1– O contrato de arrendamento tem efeitos meramente obrigacionais pelo que a legitimidade para a celebração deste tipo contratual e a consequente validade desse contrato, não depende do senhorio ser proprietário da coisa arrendada.

2- Também a legitimidade processual para instaurar a ação de resolução do contrato de arrendamento, sequer a legitimidade substantiva para julgar procedente essa ação, não estão dependentes da qualidade de proprietário do demandante (senhorio) em relação ao prédio arrendado, mas sim da sua qualidade de “senhorio”, uma vez que nessa ação o que está em causa é a relação obrigacional e contratual senhorio versus arrendatário.

3– Senhorio (demandante) é aquele que, segundo o contrato de arrendamento celebrado, e cuja resolução pretende obter, ocupa essa posição contratual ou aquele que, por ato inter vivos ou mortis causa, ocupa essa posição contratual, assim como arrendatário (demandado) é aquele que, segundo o contrato de arrendamento, ocupa essa posição contratual ou a quem esta foi transmitida.

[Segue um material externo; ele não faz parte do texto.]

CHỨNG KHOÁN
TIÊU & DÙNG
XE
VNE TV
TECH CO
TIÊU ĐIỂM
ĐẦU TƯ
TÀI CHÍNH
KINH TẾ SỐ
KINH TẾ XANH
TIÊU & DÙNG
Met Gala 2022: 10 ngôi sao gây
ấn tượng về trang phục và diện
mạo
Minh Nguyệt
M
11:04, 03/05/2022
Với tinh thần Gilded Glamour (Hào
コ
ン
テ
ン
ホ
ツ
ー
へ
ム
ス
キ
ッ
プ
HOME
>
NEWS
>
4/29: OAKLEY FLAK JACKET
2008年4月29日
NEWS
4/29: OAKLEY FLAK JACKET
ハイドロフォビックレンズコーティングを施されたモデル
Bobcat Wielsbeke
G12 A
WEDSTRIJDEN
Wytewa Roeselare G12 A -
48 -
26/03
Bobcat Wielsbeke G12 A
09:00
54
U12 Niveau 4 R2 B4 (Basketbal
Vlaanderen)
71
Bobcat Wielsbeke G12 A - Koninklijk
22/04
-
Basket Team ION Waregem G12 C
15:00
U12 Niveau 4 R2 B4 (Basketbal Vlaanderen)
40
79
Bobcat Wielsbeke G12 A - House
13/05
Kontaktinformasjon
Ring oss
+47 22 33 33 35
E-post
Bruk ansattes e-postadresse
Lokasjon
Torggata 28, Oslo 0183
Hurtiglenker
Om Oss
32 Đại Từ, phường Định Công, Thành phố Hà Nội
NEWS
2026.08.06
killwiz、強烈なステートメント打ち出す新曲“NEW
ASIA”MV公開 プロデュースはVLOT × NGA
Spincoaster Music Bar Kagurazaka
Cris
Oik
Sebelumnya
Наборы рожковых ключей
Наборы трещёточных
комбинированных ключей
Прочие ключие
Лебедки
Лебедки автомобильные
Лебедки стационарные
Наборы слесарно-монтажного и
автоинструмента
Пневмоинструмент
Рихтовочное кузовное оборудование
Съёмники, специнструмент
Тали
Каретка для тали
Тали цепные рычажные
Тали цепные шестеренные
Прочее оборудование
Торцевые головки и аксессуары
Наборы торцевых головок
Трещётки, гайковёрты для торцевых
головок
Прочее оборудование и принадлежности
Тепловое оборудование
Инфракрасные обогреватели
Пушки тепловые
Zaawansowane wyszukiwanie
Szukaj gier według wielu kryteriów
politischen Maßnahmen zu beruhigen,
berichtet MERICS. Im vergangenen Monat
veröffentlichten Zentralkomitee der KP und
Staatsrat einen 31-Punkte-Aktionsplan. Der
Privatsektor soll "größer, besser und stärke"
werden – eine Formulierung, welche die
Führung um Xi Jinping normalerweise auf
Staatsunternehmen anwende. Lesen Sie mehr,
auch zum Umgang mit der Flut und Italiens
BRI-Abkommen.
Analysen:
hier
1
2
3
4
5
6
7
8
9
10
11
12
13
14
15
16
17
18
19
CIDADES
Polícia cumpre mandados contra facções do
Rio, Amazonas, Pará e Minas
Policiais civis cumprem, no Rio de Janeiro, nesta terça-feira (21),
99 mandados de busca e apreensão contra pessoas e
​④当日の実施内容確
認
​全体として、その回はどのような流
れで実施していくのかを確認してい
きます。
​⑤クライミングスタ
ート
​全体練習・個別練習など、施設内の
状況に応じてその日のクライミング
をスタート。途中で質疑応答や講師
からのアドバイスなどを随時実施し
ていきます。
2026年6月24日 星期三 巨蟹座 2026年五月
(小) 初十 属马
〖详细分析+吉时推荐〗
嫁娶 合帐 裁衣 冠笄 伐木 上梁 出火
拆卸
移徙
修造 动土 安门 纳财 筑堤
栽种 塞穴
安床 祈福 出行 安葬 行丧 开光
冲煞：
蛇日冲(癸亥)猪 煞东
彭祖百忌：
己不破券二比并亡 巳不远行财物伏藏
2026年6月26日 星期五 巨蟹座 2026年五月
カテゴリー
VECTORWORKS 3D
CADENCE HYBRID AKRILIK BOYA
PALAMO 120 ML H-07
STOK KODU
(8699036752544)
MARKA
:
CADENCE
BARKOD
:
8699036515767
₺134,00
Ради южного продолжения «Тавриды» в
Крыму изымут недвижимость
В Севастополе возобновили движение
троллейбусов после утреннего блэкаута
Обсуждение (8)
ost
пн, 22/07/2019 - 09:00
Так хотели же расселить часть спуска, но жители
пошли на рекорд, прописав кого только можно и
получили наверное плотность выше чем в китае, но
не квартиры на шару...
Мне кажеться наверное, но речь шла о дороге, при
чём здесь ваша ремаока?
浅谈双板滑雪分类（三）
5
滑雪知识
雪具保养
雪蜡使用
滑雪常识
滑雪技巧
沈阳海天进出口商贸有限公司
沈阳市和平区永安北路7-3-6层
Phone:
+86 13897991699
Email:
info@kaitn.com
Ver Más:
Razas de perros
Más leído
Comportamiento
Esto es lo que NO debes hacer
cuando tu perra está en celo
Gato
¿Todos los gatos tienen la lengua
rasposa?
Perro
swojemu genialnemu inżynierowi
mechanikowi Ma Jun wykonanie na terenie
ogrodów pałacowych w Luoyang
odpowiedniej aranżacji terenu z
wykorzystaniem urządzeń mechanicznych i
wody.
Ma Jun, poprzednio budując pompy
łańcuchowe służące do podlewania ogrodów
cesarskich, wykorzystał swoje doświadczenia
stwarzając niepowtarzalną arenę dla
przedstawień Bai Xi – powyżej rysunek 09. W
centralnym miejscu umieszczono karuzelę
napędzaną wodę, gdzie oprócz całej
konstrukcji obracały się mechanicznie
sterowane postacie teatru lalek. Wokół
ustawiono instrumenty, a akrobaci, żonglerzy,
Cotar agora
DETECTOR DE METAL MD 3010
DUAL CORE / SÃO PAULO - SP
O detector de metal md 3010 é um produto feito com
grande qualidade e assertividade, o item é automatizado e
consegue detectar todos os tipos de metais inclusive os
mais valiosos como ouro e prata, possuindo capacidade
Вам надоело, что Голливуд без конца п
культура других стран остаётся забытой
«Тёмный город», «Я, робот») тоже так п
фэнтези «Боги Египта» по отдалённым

4– Na ação de resolução do contrato de arrendamento o senhorio (demandante) apenas tem de alegar e provar os factos consubstanciadores do contrato de arrendamento celebrado e, bem assim os factos consubstanciadores do incumprimento que imputa ao arrendatário.

5– No entanto, fundando-se o incumprimento que o senhorio imputa ao arrendatário no não pagamento de rendas, incumbe ao senhorio apenas o ónus da alegação das rendas que sustenta encontrarem-se em dívida, impendendo sobre o arrendatário o ónus da prova do pagamento dessas rendas (art. 342º, n.º 2 do CC).

6– Provado que seja a celebração do contrato de arrendamento e o seu incumprimento pelo arrendatário e constituindo esse incumprimento fundamento legal de resolução do contrato de arrendamento, a resolução do contrato de arrendamento procede, impondo-se a condenação do arrendatário a restituir ao senhorio o arrendado, independentemente deste ser ou não proprietário desse arrendado.